■ Provided material:
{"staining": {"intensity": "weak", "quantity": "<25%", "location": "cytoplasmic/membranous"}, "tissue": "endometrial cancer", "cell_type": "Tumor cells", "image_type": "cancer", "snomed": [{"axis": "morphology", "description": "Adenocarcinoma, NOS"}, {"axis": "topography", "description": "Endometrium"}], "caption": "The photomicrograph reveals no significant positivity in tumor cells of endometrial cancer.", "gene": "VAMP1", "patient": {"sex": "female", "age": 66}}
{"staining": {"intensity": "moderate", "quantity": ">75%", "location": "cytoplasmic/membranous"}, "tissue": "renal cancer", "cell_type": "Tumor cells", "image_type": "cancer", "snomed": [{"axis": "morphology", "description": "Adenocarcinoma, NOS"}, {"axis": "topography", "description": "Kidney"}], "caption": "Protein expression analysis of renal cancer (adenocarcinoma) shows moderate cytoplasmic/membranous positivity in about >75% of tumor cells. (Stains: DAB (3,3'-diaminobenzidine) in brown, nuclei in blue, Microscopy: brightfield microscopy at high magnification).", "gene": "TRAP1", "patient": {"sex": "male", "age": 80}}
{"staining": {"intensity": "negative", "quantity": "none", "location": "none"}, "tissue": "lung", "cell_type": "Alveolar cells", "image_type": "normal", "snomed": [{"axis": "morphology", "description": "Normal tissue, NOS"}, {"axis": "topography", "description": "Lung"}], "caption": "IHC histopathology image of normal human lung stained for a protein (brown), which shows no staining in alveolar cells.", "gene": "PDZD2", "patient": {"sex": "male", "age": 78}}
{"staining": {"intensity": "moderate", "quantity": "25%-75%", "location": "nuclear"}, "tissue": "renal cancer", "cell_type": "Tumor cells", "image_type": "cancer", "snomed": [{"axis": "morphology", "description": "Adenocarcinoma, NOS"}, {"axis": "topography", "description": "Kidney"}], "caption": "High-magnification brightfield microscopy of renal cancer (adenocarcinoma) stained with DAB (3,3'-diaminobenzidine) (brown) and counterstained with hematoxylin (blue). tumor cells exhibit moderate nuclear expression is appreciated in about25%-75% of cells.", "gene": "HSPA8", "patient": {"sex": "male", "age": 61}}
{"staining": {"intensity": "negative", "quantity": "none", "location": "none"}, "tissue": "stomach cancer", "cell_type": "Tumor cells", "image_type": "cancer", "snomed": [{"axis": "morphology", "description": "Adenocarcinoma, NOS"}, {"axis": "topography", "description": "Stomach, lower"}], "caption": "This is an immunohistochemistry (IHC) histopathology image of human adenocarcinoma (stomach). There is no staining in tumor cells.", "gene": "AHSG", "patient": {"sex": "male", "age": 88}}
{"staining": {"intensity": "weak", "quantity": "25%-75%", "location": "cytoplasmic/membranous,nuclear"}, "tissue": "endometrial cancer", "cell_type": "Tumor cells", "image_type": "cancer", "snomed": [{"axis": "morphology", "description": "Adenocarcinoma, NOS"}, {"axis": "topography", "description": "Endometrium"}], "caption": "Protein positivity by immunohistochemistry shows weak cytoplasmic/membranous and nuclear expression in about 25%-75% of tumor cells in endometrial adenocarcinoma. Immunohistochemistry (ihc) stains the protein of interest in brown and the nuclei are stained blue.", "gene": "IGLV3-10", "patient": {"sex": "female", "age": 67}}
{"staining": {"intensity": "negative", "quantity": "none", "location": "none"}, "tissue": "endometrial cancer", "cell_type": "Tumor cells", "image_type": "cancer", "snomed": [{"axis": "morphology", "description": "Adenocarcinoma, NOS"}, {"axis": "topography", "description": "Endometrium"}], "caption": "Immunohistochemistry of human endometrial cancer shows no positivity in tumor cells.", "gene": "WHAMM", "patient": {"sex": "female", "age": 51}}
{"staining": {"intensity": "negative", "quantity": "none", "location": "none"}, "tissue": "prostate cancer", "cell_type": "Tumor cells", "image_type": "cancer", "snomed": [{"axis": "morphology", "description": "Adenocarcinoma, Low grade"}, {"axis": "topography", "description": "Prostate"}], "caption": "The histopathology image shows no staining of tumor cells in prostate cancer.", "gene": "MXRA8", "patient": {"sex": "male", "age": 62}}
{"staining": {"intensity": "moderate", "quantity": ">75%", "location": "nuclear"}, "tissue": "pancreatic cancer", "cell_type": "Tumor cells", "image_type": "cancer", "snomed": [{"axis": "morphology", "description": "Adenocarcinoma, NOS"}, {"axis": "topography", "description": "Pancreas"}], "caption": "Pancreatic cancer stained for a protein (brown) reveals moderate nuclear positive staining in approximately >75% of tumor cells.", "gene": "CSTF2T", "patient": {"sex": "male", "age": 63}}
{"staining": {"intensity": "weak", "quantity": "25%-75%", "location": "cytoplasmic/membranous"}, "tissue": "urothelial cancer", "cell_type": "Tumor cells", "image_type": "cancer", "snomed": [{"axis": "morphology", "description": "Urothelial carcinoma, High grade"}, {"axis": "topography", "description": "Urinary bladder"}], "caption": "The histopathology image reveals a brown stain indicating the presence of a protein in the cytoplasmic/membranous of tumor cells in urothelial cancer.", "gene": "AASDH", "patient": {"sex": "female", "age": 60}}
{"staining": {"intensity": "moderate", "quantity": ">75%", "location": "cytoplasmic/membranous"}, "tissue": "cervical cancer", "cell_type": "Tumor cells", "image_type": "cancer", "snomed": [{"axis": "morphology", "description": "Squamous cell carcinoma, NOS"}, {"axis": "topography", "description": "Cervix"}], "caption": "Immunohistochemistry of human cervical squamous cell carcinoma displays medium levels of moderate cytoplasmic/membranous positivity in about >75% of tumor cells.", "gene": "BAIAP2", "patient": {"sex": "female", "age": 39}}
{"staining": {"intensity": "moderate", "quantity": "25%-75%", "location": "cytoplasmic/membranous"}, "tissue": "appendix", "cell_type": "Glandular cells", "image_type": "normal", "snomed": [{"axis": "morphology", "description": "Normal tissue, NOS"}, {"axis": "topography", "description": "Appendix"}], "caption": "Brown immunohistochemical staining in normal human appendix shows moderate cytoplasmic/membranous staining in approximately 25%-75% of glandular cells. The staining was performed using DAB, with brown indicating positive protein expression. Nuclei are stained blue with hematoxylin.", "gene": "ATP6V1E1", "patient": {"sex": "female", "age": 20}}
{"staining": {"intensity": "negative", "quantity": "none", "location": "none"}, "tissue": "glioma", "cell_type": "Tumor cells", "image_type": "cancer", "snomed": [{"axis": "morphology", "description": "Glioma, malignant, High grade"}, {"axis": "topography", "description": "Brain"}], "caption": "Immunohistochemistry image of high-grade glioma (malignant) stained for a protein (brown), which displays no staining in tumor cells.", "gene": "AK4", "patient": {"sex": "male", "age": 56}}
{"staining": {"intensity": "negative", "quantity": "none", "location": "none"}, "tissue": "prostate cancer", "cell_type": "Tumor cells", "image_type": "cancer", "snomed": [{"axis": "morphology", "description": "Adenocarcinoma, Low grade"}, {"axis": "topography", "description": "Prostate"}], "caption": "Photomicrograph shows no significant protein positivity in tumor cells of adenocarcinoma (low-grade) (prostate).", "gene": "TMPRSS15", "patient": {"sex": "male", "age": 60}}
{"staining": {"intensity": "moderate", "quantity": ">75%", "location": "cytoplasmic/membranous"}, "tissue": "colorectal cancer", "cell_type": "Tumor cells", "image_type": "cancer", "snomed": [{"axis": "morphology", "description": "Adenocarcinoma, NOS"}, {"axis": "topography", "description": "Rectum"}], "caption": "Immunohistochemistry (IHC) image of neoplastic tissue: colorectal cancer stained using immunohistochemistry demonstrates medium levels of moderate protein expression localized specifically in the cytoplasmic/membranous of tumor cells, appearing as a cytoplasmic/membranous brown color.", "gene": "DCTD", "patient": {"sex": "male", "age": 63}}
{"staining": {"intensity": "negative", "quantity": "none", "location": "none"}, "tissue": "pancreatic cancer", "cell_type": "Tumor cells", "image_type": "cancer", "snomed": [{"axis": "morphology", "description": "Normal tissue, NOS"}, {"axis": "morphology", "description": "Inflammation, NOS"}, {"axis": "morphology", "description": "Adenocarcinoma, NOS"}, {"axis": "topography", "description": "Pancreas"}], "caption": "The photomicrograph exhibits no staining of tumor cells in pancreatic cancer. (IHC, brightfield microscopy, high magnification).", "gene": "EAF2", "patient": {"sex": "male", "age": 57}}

■ Task details: Copy out, from the records above, every line that holds the string "renal".

■ Written answer:
{"staining": {"intensity": "moderate", "quantity": ">75%", "location": "cytoplasmic/membranous"}, "tissue": "renal cancer", "cell_type": "Tumor cells", "image_type": "cancer", "snomed": [{"axis": "morphology", "description": "Adenocarcinoma, NOS"}, {"axis": "topography", "description": "Kidney"}], "caption": "Protein expression analysis of renal cancer (adenocarcinoma) shows moderate cytoplasmic/membranous positivity in about >75% of tumor cells. (Stains: DAB (3,3'-diaminobenzidine) in brown, nuclei in blue, Microscopy: brightfield microscopy at high magnification).", "gene": "TRAP1", "patient": {"sex": "male", "age": 80}}
{"staining": {"intensity": "moderate", "quantity": "25%-75%", "location": "nuclear"}, "tissue": "renal cancer", "cell_type": "Tumor cells", "image_type": "cancer", "snomed": [{"axis": "morphology", "description": "Adenocarcinoma, NOS"}, {"axis": "topography", "description": "Kidney"}], "caption": "High-magnification brightfield microscopy of renal cancer (adenocarcinoma) stained with DAB (3,3'-diaminobenzidine) (brown) and counterstained with hematoxylin (blue). tumor cells exhibit moderate nuclear expression is appreciated in about25%-75% of cells.", "gene": "HSPA8", "patient": {"sex": "male", "age": 61}}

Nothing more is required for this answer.